--- begin ---
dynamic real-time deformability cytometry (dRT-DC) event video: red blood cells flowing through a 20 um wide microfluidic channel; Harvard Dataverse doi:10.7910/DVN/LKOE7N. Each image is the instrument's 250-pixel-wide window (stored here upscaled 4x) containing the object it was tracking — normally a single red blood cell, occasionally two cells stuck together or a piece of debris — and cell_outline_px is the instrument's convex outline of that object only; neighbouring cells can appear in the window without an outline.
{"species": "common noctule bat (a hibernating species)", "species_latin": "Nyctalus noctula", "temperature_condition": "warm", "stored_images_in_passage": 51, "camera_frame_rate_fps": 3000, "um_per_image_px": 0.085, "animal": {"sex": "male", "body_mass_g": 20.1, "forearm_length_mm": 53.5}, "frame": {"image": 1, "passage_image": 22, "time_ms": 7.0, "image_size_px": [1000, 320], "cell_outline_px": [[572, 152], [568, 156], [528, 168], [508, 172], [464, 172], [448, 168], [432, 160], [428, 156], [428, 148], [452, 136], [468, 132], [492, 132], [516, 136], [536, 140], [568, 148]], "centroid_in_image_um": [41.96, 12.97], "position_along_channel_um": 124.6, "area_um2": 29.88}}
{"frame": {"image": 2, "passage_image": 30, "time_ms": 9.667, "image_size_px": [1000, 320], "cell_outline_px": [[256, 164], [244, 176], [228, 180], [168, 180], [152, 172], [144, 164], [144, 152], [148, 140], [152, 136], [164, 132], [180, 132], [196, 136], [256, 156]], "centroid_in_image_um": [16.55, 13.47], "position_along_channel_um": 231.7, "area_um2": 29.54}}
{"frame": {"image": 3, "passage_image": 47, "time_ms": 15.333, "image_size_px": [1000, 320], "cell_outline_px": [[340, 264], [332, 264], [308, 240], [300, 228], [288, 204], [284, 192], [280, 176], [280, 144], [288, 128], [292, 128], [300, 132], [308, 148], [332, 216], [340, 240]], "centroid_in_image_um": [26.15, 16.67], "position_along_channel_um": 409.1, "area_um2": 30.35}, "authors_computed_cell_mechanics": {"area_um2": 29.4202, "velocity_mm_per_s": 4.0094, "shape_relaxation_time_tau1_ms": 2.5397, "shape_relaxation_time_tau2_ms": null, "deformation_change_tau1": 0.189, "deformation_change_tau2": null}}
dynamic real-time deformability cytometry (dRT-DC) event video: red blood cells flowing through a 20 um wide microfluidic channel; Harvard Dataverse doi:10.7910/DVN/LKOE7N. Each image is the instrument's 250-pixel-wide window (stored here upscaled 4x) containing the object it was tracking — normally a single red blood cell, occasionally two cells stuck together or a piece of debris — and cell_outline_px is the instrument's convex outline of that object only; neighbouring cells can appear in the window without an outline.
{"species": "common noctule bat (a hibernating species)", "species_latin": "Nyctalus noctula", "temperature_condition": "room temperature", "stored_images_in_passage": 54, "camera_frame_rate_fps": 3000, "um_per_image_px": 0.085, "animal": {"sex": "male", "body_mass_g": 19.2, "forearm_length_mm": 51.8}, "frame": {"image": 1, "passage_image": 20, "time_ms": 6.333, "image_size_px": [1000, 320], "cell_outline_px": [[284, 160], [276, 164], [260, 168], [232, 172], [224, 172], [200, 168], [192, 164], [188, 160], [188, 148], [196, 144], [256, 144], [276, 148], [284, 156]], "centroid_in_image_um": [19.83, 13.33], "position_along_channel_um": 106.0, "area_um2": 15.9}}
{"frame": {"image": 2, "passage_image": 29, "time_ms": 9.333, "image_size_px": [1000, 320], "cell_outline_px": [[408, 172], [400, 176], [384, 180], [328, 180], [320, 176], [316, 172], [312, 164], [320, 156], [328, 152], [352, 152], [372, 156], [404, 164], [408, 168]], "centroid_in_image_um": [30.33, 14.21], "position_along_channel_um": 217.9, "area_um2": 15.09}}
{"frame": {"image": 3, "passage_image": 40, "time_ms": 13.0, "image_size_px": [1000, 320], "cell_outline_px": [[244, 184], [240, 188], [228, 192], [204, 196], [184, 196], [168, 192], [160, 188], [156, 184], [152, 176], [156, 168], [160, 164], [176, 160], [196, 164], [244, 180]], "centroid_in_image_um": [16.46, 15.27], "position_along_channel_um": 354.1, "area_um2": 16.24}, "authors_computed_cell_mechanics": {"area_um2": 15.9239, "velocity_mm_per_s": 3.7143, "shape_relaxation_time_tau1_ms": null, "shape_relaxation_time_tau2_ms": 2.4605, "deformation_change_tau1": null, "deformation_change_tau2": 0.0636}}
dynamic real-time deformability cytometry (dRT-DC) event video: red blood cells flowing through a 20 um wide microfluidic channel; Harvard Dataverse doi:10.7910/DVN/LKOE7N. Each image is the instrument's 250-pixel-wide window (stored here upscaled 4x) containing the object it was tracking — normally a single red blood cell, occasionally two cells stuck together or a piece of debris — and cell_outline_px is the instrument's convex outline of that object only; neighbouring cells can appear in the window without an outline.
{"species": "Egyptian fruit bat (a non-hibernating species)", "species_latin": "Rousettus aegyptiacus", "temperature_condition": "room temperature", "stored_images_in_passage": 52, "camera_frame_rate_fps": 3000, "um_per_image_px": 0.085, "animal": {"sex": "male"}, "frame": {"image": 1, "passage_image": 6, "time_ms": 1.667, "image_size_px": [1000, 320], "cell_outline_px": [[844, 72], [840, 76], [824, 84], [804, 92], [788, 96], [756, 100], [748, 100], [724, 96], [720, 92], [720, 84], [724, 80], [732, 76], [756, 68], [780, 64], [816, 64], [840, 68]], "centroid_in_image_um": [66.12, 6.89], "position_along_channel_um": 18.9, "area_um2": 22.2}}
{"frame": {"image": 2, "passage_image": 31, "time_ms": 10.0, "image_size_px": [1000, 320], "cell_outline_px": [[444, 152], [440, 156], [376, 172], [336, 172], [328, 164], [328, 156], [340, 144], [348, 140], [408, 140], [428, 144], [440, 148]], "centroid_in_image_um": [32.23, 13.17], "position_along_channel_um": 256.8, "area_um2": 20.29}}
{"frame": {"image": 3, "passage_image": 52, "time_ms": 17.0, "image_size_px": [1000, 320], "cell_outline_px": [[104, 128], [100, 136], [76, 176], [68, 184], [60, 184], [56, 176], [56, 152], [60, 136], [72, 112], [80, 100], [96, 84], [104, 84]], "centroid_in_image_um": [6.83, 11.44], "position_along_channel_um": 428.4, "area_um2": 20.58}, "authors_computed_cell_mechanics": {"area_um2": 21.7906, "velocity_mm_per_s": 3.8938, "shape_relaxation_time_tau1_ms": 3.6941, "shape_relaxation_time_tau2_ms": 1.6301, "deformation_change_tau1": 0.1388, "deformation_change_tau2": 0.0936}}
--- end ---
Stated exercise: Above are some records; repeat all of them exactly.

Output for this exercise:
dynamic real-time deformability cytometry (dRT-DC) event video: red blood cells flowing through a 20 um wide microfluidic channel; Harvard Dataverse doi:10.7910/DVN/LKOE7N. Each image is the instrument's 250-pixel-wide window (stored here upscaled 4x) containing the object it was tracking — normally a single red blood cell, occasionally two cells stuck together or a piece of debris — and cell_outline_px is the instrument's convex outline of that object only; neighbouring cells can appear in the window without an outline.
{"species": "common noctule bat (a hibernating species)", "species_latin": "Nyctalus noctula", "temperature_condition": "warm", "stored_images_in_passage": 51, "camera_frame_rate_fps": 3000, "um_per_image_px": 0.085, "animal": {"sex": "male", "body_mass_g": 20.1, "forearm_length_mm": 53.5}, "frame": {"image": 1, "passage_image": 22, "time_ms": 7.0, "image_size_px": [1000, 320], "cell_outline_px": [[572, 152], [568, 156], [528, 168], [508, 172], [464, 172], [448, 168], [432, 160], [428, 156], [428, 148], [452, 136], [468, 132], [492, 132], [516, 136], [536, 140], [568, 148]], "centroid_in_image_um": [41.96, 12.97], "position_along_channel_um": 124.6, "area_um2": 29.88}}
{"frame": {"image": 2, "passage_image": 30, "time_ms": 9.667, "image_size_px": [1000, 320], "cell_outline_px": [[256, 164], [244, 176], [228, 180], [168, 180], [152, 172], [144, 164], [144, 152], [148, 140], [152, 136], [164, 132], [180, 132], [196, 136], [256, 156]], "centroid_in_image_um": [16.55, 13.47], "position_along_channel_um": 231.7, "area_um2": 29.54}}
{"frame": {"image": 3, "passage_image": 47, "time_ms": 15.333, "image_size_px": [1000, 320], "cell_outline_px": [[340, 264], [332, 264], [308, 240], [300, 228], [288, 204], [284, 192], [280, 176], [280, 144], [288, 128], [292, 128], [300, 132], [308, 148], [332, 216], [340, 240]], "centroid_in_image_um": [26.15, 16.67], "position_along_channel_um": 409.1, "area_um2": 30.35}, "authors_computed_cell_mechanics": {"area_um2": 29.4202, "velocity_mm_per_s": 4.0094, "shape_relaxation_time_tau1_ms": 2.5397, "shape_relaxation_time_tau2_ms": null, "deformation_change_tau1": 0.189, "deformation_change_tau2": null}}
dynamic real-time deformability cytometry (dRT-DC) event video: red blood cells flowing through a 20 um wide microfluidic channel; Harvard Dataverse doi:10.7910/DVN/LKOE7N. Each image is the instrument's 250-pixel-wide window (stored here upscaled 4x) containing the object it was tracking — normally a single red blood cell, occasionally two cells stuck together or a piece of debris — and cell_outline_px is the instrument's convex outline of that object only; neighbouring cells can appear in the window without an outline.
{"species": "common noctule bat (a hibernating species)", "species_latin": "Nyctalus noctula", "temperature_condition": "room temperature", "stored_images_in_passage": 54, "camera_frame_rate_fps": 3000, "um_per_image_px": 0.085, "animal": {"sex": "male", "body_mass_g": 19.2, "forearm_length_mm": 51.8}, "frame": {"image": 1, "passage_image": 20, "time_ms": 6.333, "image_size_px": [1000, 320], "cell_outline_px": [[284, 160], [276, 164], [260, 168], [232, 172], [224, 172], [200, 168], [192, 164], [188, 160], [188, 148], [196, 144], [256, 144], [276, 148], [284, 156]], "centroid_in_image_um": [19.83, 13.33], "position_along_channel_um": 106.0, "area_um2": 15.9}}
{"frame": {"image": 2, "passage_image": 29, "time_ms": 9.333, "image_size_px": [1000, 320], "cell_outline_px": [[408, 172], [400, 176], [384, 180], [328, 180], [320, 176], [316, 172], [312, 164], [320, 156], [328, 152], [352, 152], [372, 156], [404, 164], [408, 168]], "centroid_in_image_um": [30.33, 14.21], "position_along_channel_um": 217.9, "area_um2": 15.09}}
{"frame": {"image": 3, "passage_image": 40, "time_ms": 13.0, "image_size_px": [1000, 320], "cell_outline_px": [[244, 184], [240, 188], [228, 192], [204, 196], [184, 196], [168, 192], [160, 188], [156, 184], [152, 176], [156, 168], [160, 164], [176, 160], [196, 164], [244, 180]], "centroid_in_image_um": [16.46, 15.27], "position_along_channel_um": 354.1, "area_um2": 16.24}, "authors_computed_cell_mechanics": {"area_um2": 15.9239, "velocity_mm_per_s": 3.7143, "shape_relaxation_time_tau1_ms": null, "shape_relaxation_time_tau2_ms": 2.4605, "deformation_change_tau1": null, "deformation_change_tau2": 0.0636}}
dynamic real-time deformability cytometry (dRT-DC) event video: red blood cells flowing through a 20 um wide microfluidic channel; Harvard Dataverse doi:10.7910/DVN/LKOE7N. Each image is the instrument's 250-pixel-wide window (stored here upscaled 4x) containing the object it was tracking — normally a single red blood cell, occasionally two cells stuck together or a piece of debris — and cell_outline_px is the instrument's convex outline of that object only; neighbouring cells can appear in the window without an outline.
{"species": "Egyptian fruit bat (a non-hibernating species)", "species_latin": "Rousettus aegyptiacus", "temperature_condition": "room temperature", "stored_images_in_passage": 52, "camera_frame_rate_fps": 3000, "um_per_image_px": 0.085, "animal": {"sex": "male"}, "frame": {"image": 1, "passage_image": 6, "time_ms": 1.667, "image_size_px": [1000, 320], "cell_outline_px": [[844, 72], [840, 76], [824, 84], [804, 92], [788, 96], [756, 100], [748, 100], [724, 96], [720, 92], [720, 84], [724, 80], [732, 76], [756, 68], [780, 64], [816, 64], [840, 68]], "centroid_in_image_um": [66.12, 6.89], "position_along_channel_um": 18.9, "area_um2": 22.2}}
{"frame": {"image": 2, "passage_image": 31, "time_ms": 10.0, "image_size_px": [1000, 320], "cell_outline_px": [[444, 152], [440, 156], [376, 172], [336, 172], [328, 164], [328, 156], [340, 144], [348, 140], [408, 140], [428, 144], [440, 148]], "centroid_in_image_um": [32.23, 13.17], "position_along_channel_um": 256.8, "area_um2": 20.29}}
{"frame": {"image": 3, "passage_image": 52, "time_ms": 17.0, "image_size_px": [1000, 320], "cell_outline_px": [[104, 128], [100, 136], [76, 176], [68, 184], [60, 184], [56, 176], [56, 152], [60, 136], [72, 112], [80, 100], [96, 84], [104, 84]], "centroid_in_image_um": [6.83, 11.44], "position_along_channel_um": 428.4, "area_um2": 20.58}, "authors_computed_cell_mechanics": {"area_um2": 21.7906, "velocity_mm_per_s": 3.8938, "shape_relaxation_time_tau1_ms": 3.6941, "shape_relaxation_time_tau2_ms": 1.6301, "deformation_change_tau1": 0.1388, "deformation_change_tau2": 0.0936}}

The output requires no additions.